▸ TEXTE FOURNI
- - - - - - -

La Fédération des chambres de commerce du Québec accusée de mépriser les Gaspésiens

Par Thierry Haroun, journaliste, graffici.ca
Le mémoire de la FCCQ a été produit dans le cadre des consultations sur le projet de loi 34 (Loi pour assurer l’occupation et la vitalité des territoires).

Le mémoire de la FCCQ a été produit dans le cadre des consultations sur le projet de loi 34 (Loi pour assurer l’occupation et la vitalité des territoires). Photo : Thierry Haroun

La Fédération des chambres de commerce du Québec (FCCQ) est accusée de mépriser les chômeurs de la région.

La préfète de Rocher-Percé, Diane Lebouthillier, n’est pas passée par quatre chemins pour exprimer son mécontentement envers ce que la FCCQ a écrit dans son mémoire présenté récemment devant la Commission de l’aménagement du territoire. «La Fédération dit que la main-d’œuvre qui est présentement prestataire de l’assurance-emploi et de la sécurité du revenu devient une opportunité économique non exploitée. Pour moi ça n’a pas de bon sens!», s’insurge Mme Lebouthillier.

Selon elle, cette formulation est méprisante envers les chômeurs et les travailleurs de la région. «C’est méprisant et ça démontre un manque de connaissance du milieu. Notre population n’est pas du bétail parce que, du bétail, quand t’en as besoin, tu vas le chercher et tu l’amènes ailleurs. Et actuellement, je pense que l’image que les gens des grandes villes ont des régions, c’est qu’on est des gens qui se plaignent tout le temps, qui braillent. Ce n’est pas vrai. Les gens des régions travaillent et veulent demeurer dans leur milieu.»

Réaction

La porte-parole de la FCCQ, Isabelle Mercille, rejette toutes ces accusations en précisant que son organisme ne préconise pas la fermeture des régions. «On perçoit la main-d’œuvre comme une richesse extraordinaire. Et on tente donc de trouver des moyens pour faciliter la mobilité temporaire des travailleurs pour leur permettre d’occuper un emploi», a-t-elle déclaré.

- - - - - - -

▸ ENTRÉES RÉPERTORIÉES
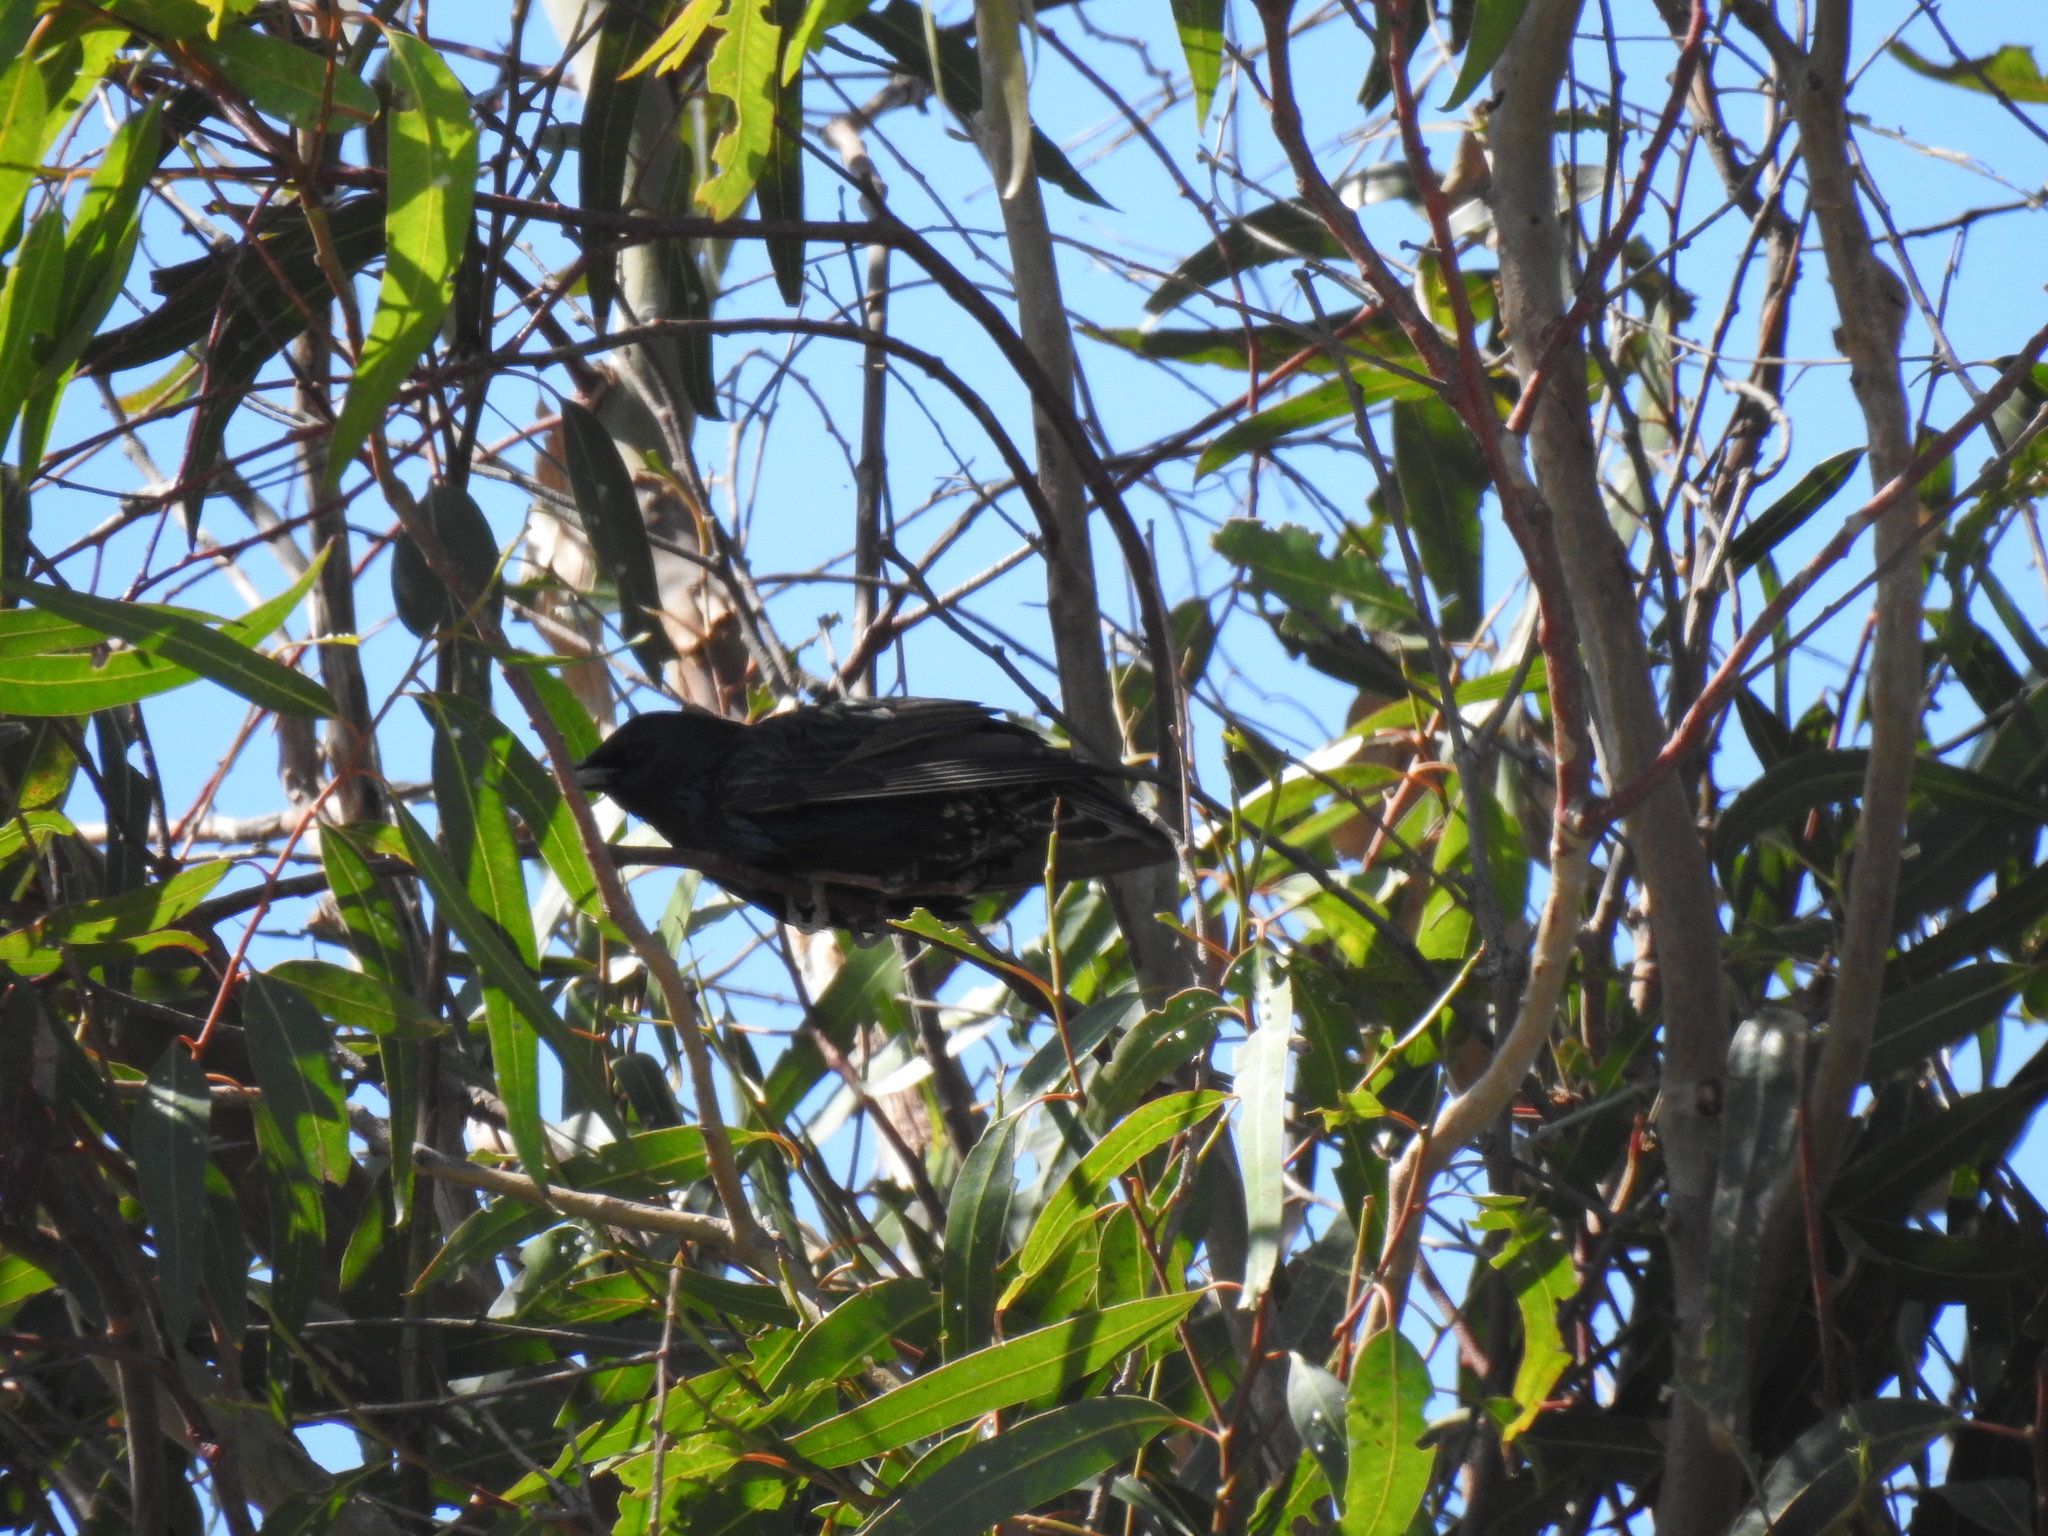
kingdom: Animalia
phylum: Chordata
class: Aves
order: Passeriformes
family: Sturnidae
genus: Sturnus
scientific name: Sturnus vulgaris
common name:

- - - - - - -

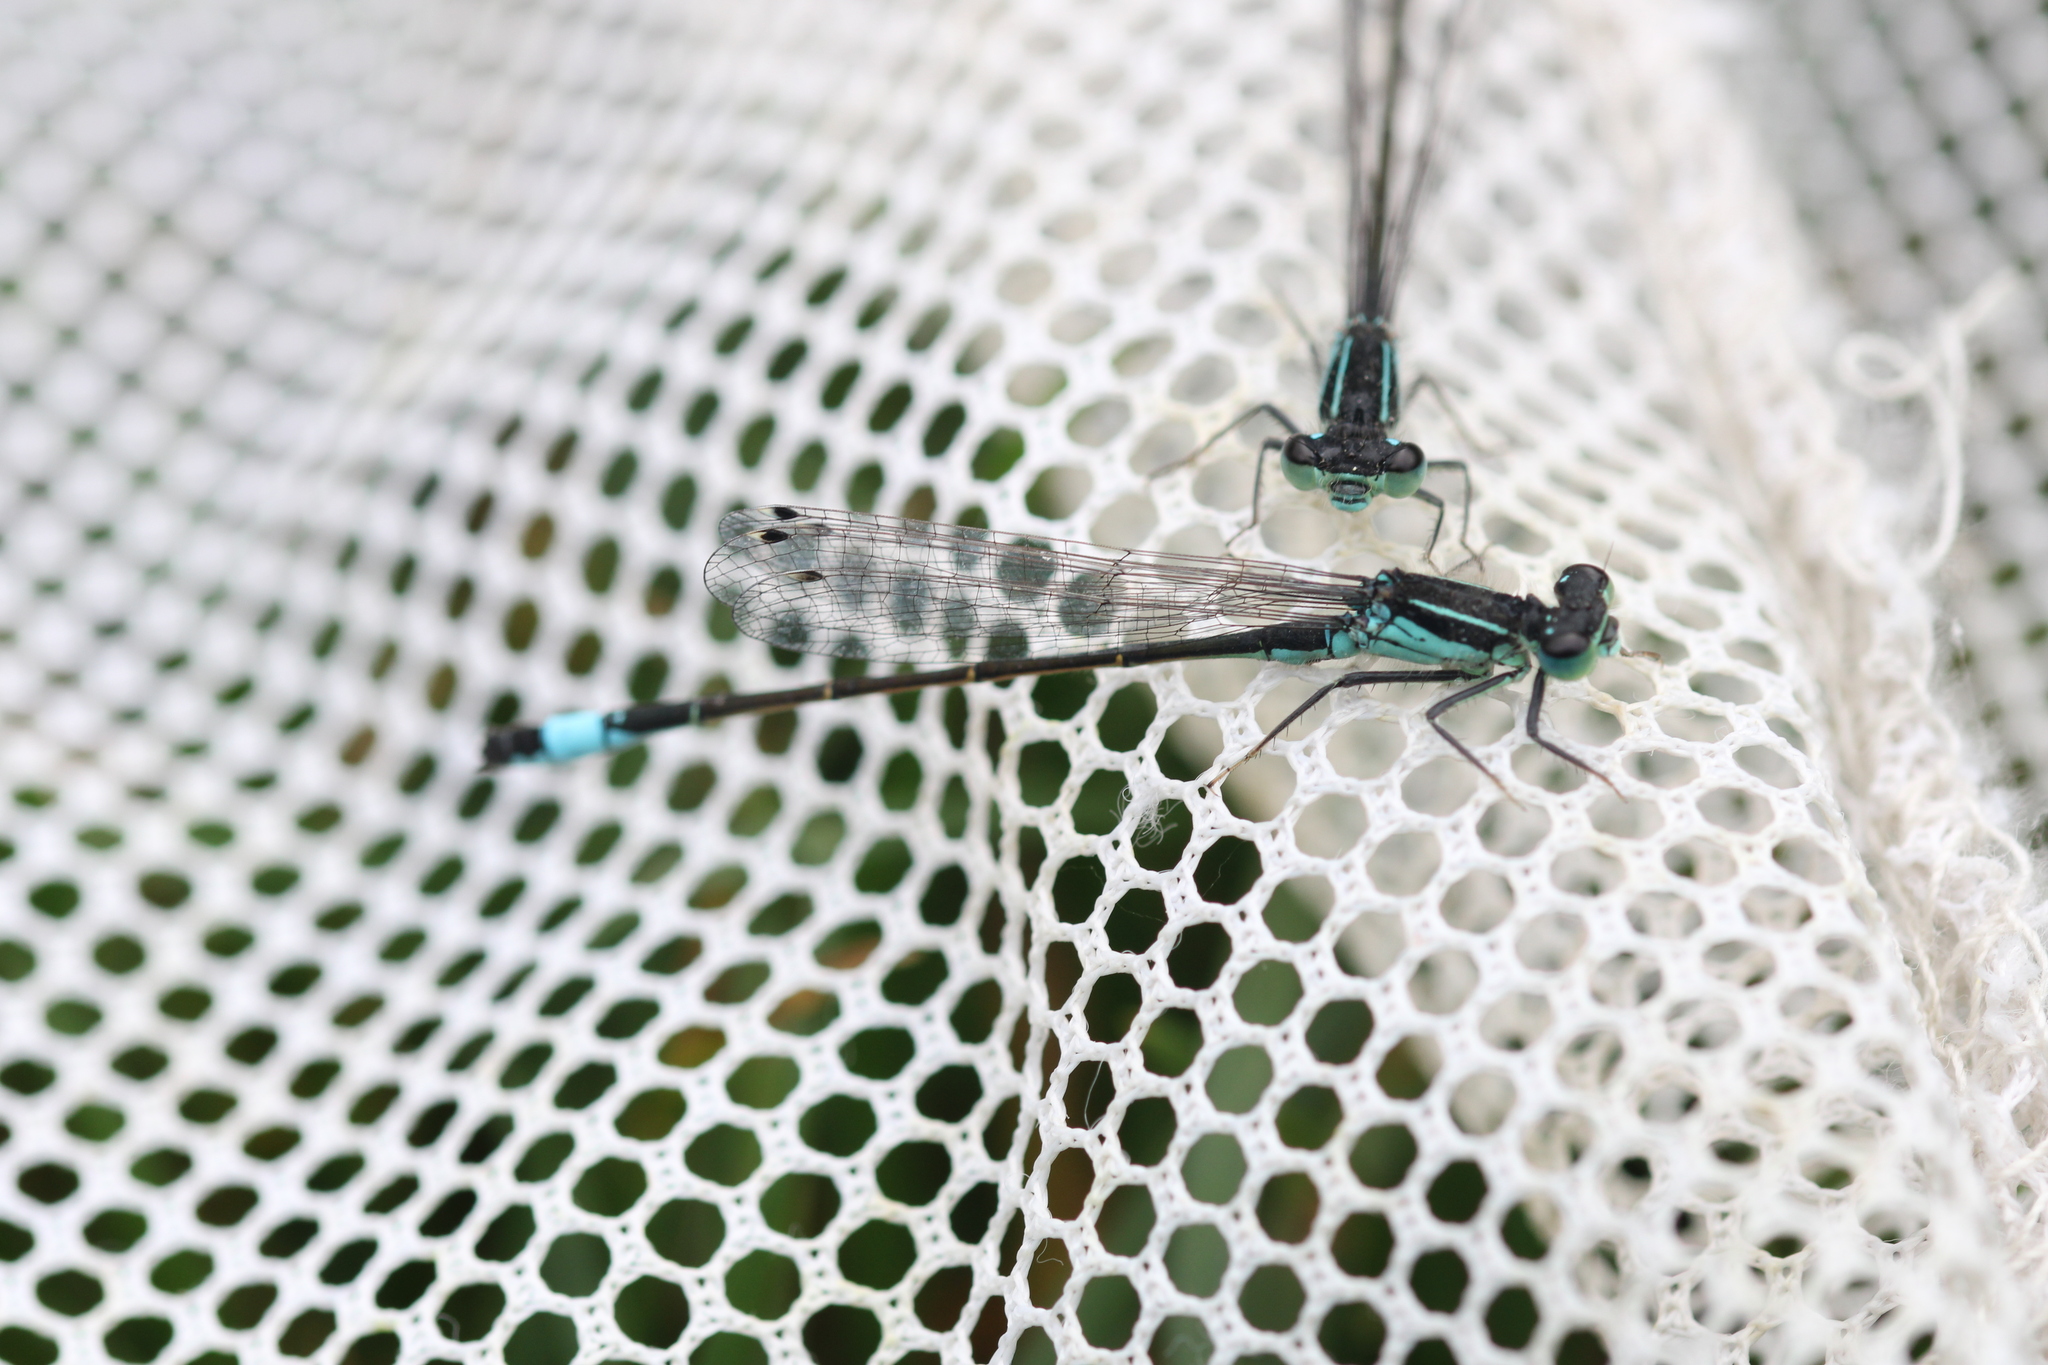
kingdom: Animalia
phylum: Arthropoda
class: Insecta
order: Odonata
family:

- - - - - - -

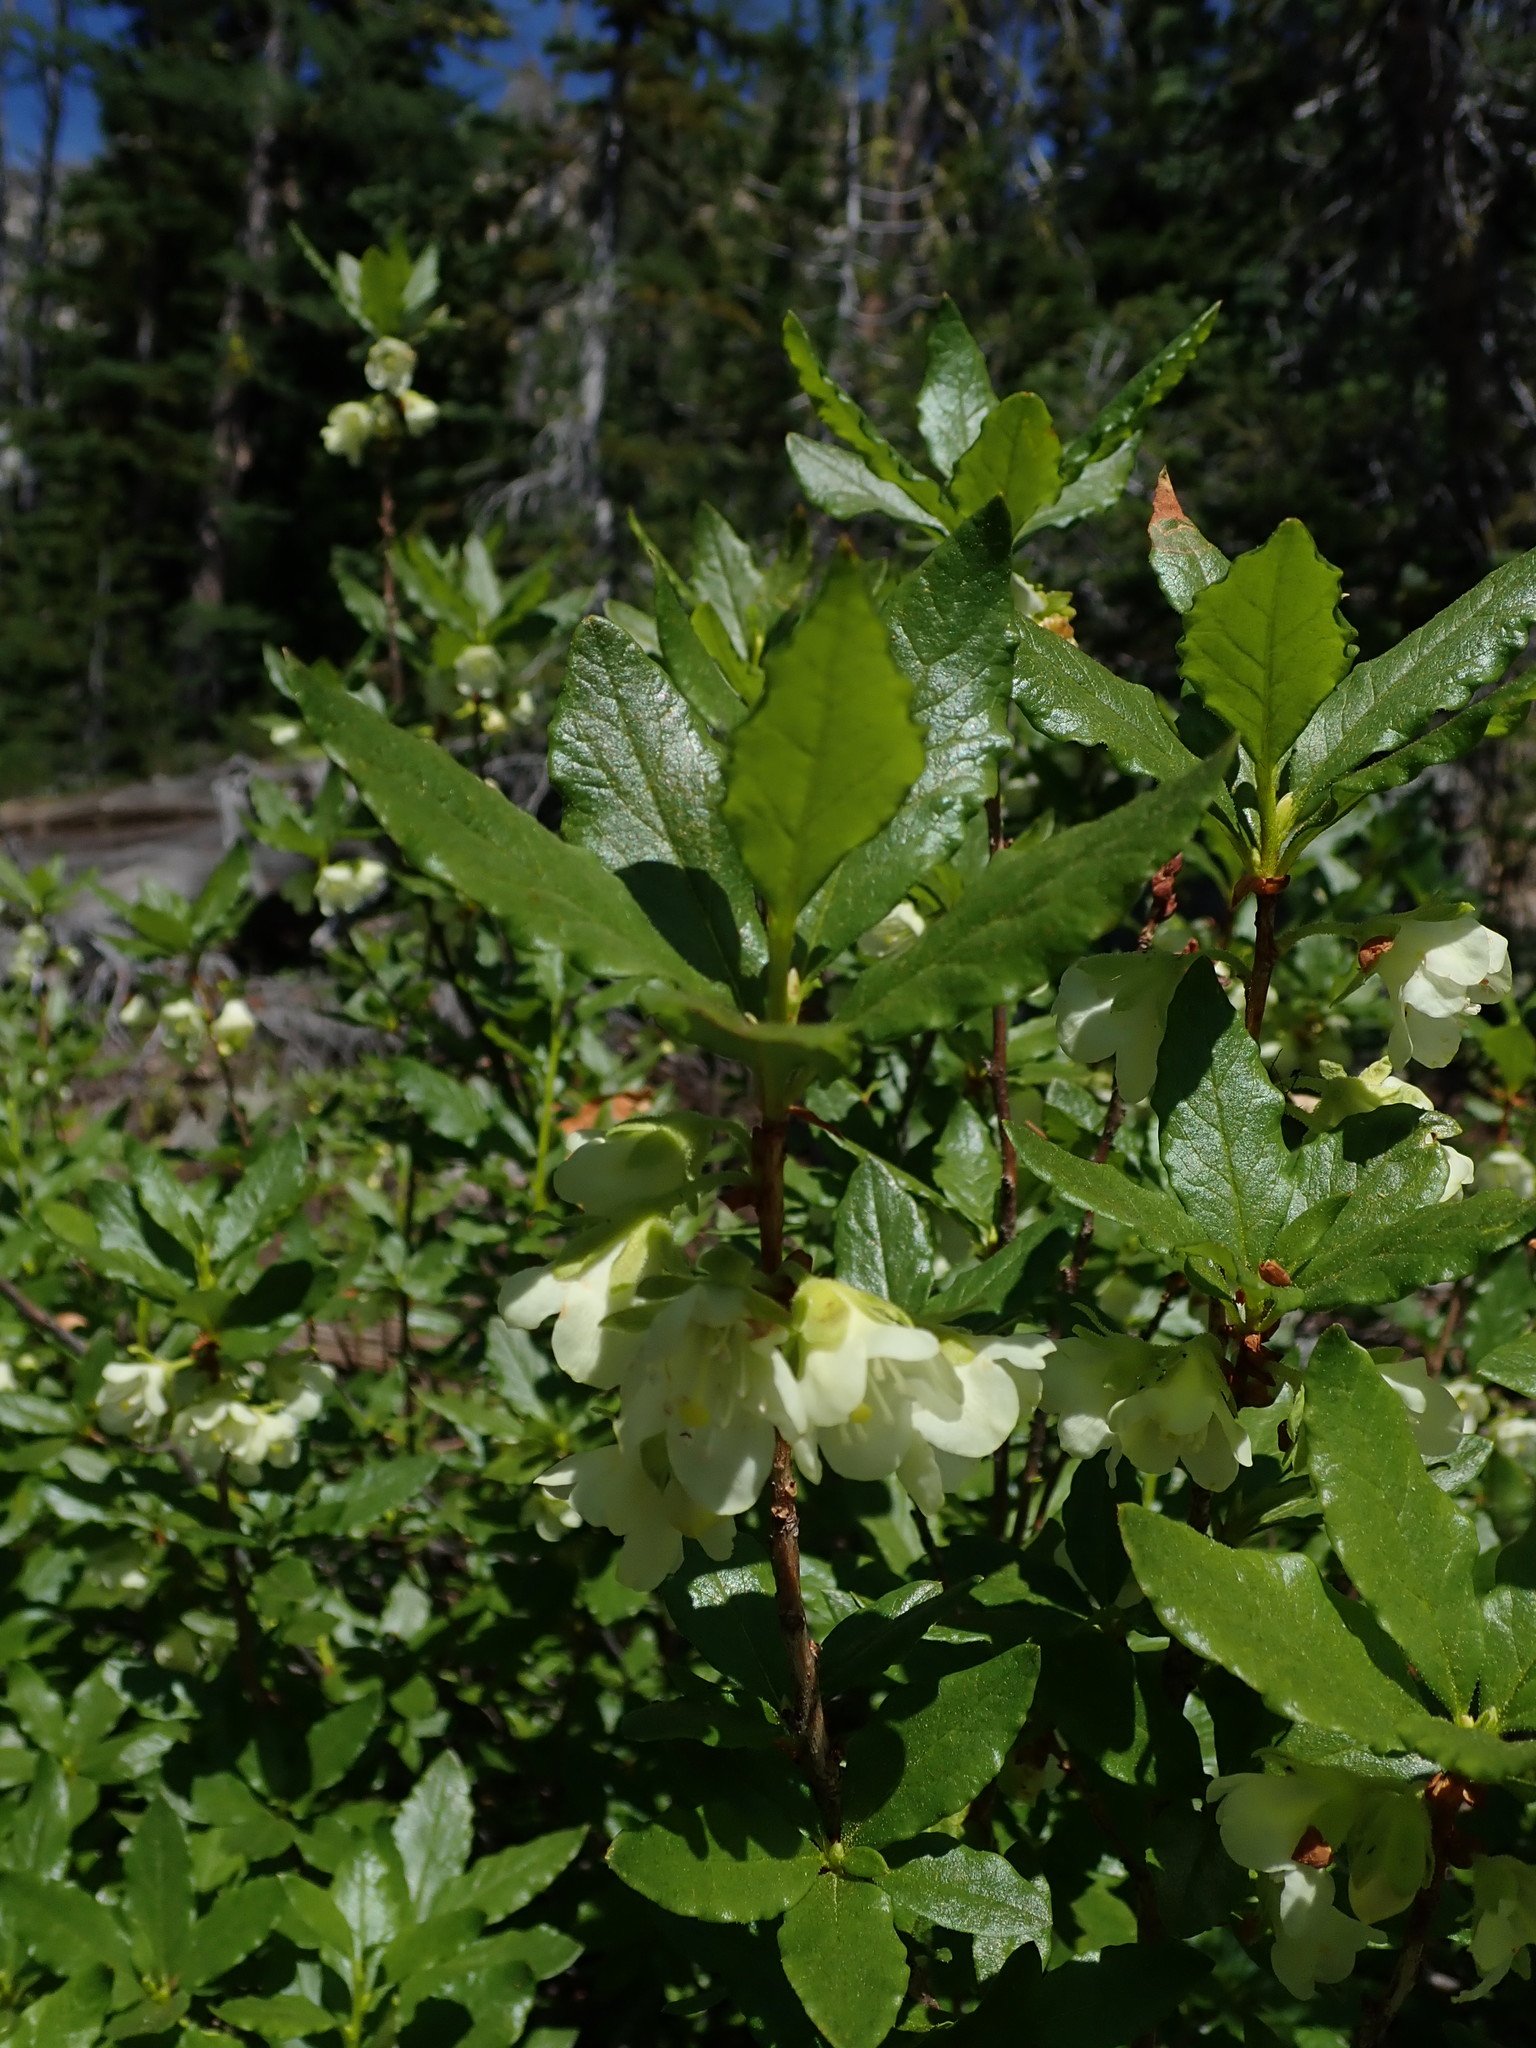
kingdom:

- - - - - - -

▸ PROBLÈMES À RÉSOUDRE
1) Veuillez recopier fidèlement, dans le texte fourni, le passage allant de « Par Thierry Haroun, journaliste, graffici.ca » jusqu'à « chômeurs de la région. ».
2) Nommez toutes les personnes mentionnées dans le texte fourni.
Appuyez-vous seulement sur le texte fourni.

▸ RÉPONSES RÉDIGÉES
1)
Par Thierry Haroun, journaliste, graffici.ca
Le mémoire de la FCCQ a été produit dans le cadre des consultations sur le projet de loi 34 (Loi pour assurer l’occupation et la vitalité des territoires).

Le mémoire de la FCCQ a été produit dans le cadre des consultations sur le projet de loi 34 (Loi pour assurer l’occupation et la vitalité des territoires). Photo : Thierry Haroun

La Fédération des chambres de commerce du Québec (FCCQ) est accusée de mépriser les chômeurs de la région.

2) Thierry Haroun, Diane Lebouthillier, Isabelle Mercille